* **Saved data entries**
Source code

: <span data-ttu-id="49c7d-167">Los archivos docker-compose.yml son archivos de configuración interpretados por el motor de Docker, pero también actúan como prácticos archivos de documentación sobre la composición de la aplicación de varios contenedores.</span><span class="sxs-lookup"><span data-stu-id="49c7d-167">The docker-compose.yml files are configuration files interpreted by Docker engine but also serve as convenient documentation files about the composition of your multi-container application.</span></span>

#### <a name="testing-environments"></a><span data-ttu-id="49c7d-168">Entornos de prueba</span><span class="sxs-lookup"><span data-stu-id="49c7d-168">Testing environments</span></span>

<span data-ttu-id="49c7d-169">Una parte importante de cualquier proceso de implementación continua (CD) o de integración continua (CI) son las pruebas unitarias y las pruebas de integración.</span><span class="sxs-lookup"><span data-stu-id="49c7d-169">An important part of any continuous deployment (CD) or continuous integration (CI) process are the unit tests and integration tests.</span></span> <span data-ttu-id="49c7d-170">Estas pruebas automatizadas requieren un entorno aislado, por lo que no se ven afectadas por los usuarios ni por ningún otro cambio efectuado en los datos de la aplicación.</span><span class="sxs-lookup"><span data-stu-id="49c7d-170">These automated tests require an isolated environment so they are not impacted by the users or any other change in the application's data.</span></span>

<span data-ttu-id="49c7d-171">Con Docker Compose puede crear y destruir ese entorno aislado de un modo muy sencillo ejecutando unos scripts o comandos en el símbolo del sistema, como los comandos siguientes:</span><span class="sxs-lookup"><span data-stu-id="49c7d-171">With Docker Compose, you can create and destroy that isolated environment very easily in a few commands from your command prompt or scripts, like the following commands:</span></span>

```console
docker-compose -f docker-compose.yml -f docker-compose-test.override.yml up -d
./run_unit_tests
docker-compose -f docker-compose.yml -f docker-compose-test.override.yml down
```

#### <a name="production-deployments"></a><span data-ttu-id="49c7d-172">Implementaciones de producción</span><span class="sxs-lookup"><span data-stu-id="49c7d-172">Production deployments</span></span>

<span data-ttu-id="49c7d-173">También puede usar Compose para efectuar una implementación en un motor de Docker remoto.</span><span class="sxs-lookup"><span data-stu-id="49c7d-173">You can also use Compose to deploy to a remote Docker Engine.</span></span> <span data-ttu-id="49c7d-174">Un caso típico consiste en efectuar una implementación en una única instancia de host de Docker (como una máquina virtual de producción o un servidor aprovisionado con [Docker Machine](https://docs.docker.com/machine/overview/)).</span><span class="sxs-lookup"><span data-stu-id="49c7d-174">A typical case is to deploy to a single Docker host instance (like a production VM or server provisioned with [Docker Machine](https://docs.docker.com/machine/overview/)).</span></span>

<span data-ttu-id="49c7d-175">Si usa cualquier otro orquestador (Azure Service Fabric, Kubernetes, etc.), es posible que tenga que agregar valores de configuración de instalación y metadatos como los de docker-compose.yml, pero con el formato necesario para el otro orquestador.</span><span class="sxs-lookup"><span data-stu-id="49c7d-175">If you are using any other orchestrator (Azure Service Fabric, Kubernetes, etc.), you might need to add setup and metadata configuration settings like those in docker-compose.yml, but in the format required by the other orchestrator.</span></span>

* **EXERCISE DIRECTIONS**
Working through the records above, establish how many lines contain the string "override", and reply with the number by itself.

* **TASK SOLUTION**
2